My American, can-do, independent attitude was offended by what I interpreted as an imposition and what she considered a generous offer of help. I would have to learn what triggered me and why. In much the same way, Nancy wanted just a bit of her home, I was also searching ways to preserve my identity which was inevitably going to be transformed by living in France. With finesse and diplomacy, my fiancé stood up for us both.
Holidays provided an opportunity to embrace our different heritages and invite our friends and family to share in our buffet of food and styles. Christmas was done formally with foie gras, oysters and goose. I prepared a home-style Thanksgiving every year on a Saturday for all of our French friends.
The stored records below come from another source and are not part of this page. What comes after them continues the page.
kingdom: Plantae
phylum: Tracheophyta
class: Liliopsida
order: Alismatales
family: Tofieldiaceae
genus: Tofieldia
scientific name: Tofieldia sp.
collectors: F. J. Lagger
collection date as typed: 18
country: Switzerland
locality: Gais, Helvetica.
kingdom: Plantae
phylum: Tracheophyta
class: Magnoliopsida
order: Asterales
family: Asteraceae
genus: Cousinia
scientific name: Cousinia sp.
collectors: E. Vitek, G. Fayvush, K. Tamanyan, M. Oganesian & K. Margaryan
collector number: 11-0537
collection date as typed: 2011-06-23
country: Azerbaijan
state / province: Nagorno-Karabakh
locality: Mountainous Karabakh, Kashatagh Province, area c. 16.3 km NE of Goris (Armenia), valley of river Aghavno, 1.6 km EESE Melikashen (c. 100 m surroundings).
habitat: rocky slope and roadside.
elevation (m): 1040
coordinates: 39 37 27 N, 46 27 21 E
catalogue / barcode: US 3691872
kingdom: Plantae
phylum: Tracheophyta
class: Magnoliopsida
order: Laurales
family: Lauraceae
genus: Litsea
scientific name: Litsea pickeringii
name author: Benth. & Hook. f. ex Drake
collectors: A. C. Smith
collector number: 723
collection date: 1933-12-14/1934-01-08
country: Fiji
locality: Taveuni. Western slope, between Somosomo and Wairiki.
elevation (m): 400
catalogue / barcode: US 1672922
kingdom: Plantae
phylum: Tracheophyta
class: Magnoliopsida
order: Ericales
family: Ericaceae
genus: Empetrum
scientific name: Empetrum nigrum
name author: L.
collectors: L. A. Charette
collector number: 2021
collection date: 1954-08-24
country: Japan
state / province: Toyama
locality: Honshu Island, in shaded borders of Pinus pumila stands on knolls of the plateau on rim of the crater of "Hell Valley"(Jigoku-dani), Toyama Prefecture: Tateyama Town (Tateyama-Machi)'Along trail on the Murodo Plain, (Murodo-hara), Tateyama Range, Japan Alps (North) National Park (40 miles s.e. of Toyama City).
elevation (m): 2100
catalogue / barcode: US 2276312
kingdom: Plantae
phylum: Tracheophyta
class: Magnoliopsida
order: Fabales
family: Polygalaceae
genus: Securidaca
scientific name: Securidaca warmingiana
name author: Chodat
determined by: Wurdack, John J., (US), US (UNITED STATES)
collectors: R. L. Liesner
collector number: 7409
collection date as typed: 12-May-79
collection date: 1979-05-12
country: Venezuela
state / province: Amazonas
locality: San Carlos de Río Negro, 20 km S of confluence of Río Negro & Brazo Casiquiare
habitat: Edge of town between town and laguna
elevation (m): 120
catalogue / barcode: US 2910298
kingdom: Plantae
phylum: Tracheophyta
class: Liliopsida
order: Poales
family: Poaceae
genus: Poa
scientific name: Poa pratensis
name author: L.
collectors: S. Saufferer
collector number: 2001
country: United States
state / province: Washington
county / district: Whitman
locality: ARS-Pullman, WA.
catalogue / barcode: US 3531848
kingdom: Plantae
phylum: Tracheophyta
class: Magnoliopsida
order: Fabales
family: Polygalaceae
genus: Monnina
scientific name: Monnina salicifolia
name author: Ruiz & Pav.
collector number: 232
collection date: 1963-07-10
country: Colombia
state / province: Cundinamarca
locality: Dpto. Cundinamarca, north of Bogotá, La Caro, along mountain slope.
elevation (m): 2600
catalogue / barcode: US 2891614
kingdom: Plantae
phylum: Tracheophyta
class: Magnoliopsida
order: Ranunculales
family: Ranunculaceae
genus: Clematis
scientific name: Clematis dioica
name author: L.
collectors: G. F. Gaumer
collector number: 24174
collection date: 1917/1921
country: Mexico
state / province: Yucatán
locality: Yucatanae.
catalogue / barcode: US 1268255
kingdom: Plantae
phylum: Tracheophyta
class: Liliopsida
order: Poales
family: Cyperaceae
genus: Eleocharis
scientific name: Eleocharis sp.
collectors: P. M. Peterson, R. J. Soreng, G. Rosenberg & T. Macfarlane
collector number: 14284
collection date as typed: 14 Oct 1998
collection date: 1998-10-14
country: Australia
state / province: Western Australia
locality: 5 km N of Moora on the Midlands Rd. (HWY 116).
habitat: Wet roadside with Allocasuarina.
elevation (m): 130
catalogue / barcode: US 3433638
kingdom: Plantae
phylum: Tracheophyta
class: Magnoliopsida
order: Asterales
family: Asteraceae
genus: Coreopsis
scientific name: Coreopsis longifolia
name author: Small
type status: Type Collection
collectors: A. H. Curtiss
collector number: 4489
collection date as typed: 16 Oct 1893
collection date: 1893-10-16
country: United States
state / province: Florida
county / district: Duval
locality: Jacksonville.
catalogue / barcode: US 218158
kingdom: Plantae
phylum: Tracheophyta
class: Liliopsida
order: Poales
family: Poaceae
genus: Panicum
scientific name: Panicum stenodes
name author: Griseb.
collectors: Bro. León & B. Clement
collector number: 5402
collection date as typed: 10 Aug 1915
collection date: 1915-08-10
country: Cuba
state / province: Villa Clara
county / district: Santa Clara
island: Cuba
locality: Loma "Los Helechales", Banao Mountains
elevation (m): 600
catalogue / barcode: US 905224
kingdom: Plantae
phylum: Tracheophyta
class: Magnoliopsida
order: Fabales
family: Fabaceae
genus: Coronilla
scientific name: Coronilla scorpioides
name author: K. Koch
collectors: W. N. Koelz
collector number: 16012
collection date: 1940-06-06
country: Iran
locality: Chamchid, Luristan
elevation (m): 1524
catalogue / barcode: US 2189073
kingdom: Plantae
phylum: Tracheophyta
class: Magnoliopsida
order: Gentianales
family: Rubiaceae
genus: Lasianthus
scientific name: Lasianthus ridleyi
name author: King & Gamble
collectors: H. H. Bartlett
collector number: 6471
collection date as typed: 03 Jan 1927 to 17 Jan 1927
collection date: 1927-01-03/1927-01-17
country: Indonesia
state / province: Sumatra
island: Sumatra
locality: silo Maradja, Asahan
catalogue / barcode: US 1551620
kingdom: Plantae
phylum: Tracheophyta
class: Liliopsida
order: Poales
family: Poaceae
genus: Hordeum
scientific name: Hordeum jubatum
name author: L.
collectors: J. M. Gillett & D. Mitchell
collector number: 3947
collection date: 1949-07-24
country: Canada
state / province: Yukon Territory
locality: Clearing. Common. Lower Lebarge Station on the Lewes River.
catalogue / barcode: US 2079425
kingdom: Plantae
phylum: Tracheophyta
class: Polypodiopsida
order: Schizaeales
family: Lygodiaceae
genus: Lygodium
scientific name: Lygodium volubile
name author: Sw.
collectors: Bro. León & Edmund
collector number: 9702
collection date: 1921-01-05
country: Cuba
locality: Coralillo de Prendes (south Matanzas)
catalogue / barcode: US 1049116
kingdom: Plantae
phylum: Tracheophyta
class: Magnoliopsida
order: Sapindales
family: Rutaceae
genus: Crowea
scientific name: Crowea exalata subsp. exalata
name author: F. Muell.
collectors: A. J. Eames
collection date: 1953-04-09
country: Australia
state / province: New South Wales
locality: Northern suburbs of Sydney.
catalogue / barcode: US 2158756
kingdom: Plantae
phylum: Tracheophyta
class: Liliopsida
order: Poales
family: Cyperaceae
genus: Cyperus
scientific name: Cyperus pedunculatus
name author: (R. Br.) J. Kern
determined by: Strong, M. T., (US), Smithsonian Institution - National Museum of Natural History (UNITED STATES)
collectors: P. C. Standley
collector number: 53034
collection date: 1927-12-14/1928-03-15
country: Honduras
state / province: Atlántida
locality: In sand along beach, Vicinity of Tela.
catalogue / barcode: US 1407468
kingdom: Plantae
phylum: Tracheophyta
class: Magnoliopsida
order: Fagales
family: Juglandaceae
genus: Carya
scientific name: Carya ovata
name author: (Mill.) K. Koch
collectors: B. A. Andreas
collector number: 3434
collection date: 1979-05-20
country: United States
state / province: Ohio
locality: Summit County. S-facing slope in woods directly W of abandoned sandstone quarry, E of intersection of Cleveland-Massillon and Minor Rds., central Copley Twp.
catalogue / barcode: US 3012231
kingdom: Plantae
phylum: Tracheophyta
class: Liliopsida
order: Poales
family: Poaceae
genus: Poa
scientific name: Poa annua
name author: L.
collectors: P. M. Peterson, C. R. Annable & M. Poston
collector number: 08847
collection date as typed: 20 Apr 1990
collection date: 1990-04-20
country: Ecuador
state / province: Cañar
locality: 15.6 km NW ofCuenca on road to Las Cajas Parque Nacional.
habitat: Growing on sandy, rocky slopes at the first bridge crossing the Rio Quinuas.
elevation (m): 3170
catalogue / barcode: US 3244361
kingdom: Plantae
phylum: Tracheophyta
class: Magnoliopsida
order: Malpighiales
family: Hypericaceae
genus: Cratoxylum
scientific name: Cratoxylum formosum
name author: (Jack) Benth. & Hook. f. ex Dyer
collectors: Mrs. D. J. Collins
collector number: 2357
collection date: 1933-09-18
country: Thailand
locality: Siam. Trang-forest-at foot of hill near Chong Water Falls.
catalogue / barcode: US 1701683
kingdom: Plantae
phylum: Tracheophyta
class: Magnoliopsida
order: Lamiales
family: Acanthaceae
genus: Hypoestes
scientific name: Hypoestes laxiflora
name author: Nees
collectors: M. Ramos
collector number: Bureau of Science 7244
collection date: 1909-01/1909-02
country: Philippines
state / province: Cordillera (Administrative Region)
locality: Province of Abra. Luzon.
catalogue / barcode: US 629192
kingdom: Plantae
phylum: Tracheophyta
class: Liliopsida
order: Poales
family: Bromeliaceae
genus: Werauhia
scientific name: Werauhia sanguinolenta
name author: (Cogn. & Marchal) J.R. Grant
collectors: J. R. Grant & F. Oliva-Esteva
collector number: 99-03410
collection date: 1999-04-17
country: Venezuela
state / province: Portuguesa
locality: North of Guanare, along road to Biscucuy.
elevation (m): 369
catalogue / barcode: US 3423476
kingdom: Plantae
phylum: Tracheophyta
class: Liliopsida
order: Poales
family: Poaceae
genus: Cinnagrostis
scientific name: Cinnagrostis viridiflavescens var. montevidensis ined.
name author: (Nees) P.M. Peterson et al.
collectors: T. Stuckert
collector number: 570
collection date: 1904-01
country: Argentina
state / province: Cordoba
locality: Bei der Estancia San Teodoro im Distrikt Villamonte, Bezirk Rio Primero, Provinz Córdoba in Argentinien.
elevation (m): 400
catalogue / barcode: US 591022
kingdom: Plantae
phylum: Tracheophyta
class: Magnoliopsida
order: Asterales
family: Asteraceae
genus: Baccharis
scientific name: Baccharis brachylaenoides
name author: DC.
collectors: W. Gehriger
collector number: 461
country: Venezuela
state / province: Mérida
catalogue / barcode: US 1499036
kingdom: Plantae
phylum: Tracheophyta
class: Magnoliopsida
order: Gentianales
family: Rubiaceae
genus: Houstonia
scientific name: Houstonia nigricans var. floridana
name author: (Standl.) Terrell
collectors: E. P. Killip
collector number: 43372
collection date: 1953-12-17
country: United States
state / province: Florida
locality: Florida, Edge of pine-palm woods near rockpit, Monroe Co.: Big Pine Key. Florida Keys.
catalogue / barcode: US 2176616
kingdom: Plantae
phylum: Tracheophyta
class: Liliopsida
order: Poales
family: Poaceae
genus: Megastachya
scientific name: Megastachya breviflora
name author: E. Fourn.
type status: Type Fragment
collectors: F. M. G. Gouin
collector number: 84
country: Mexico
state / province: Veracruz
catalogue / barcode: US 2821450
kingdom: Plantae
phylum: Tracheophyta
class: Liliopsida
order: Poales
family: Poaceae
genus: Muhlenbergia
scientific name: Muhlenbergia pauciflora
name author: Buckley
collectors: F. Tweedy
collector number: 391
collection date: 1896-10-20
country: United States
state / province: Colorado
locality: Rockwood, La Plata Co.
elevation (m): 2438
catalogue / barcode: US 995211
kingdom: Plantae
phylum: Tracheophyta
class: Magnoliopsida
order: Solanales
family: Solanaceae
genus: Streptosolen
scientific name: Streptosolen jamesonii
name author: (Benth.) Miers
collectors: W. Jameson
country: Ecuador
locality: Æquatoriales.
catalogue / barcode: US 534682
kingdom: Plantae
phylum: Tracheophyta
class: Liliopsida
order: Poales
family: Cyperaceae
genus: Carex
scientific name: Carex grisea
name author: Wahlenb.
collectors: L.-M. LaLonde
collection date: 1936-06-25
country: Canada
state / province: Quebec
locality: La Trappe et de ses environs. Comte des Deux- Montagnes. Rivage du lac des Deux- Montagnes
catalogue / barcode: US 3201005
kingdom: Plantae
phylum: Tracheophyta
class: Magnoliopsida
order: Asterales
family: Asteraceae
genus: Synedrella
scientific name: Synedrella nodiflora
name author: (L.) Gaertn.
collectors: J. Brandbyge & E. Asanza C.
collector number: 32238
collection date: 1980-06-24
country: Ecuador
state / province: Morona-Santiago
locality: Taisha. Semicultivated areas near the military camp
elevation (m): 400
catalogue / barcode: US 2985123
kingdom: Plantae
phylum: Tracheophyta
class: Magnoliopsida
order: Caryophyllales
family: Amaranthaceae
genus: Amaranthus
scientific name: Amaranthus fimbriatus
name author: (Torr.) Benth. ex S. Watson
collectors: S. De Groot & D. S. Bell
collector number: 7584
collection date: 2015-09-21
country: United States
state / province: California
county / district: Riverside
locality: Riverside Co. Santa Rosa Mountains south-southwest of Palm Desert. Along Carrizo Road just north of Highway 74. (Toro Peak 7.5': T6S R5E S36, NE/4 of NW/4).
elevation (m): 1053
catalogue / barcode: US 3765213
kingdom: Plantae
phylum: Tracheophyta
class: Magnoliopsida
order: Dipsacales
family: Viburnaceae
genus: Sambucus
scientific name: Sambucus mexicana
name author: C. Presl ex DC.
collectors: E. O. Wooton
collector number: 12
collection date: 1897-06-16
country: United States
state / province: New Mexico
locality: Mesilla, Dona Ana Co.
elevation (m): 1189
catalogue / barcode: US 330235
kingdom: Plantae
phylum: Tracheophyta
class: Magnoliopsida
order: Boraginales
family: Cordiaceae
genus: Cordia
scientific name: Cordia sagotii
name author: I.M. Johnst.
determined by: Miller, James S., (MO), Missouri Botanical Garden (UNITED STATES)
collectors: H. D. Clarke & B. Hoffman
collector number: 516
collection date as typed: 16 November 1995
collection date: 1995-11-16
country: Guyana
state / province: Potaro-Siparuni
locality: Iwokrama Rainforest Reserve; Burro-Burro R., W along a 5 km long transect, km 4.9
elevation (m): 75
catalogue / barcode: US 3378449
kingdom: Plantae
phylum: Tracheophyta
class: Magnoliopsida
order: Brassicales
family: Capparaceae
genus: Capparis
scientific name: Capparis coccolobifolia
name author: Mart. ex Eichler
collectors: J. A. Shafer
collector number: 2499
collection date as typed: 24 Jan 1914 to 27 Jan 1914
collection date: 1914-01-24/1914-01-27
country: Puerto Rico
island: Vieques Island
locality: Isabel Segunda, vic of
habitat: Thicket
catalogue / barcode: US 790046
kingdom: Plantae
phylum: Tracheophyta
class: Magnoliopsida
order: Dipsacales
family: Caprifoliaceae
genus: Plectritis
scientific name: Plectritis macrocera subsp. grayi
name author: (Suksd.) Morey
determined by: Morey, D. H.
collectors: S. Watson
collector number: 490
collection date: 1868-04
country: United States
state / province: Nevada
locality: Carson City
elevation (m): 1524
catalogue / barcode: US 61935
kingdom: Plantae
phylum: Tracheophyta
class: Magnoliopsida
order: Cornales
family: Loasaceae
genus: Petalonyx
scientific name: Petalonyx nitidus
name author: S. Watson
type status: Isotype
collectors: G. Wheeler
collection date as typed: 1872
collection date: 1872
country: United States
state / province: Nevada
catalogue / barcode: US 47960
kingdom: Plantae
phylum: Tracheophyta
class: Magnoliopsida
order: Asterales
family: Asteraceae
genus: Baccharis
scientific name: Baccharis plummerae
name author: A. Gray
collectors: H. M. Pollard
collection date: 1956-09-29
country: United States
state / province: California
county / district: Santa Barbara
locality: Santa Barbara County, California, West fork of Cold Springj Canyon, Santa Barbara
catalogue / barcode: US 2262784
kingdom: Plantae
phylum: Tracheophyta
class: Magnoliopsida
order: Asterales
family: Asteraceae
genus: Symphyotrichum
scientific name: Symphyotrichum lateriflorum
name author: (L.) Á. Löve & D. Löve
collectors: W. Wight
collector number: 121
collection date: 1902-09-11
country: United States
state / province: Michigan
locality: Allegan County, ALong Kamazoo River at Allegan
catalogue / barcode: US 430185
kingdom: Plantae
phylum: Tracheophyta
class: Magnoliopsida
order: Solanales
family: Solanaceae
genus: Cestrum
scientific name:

I got used to placing people at the table for formal meals with three long-stemmed glasses for each guest and he learned to accept that Americans congregate in the kitchen or around the barbecue and drink beer from the bottle on the Fourth of July.
Knowing that culinary and cultural differences are as abundant as Julia Child's recipes in her famous Mastering the Art of French Cooking, your gratitude, acceptance and curiosity will go a long way in successfully concocting your own personal recipe for keeping culinary differences fresh and spicy instead of letting them become a source of tension in your relationship.
Other values, such as our deep desire to have our sons be completely bilingual, bicultural and open to the richness of culture also contributed to our peaceful joyous celebration of cultural differences. As I said before, creating a hospitable and friendly setting around a loving table leads to thoughtfully cultivating communication.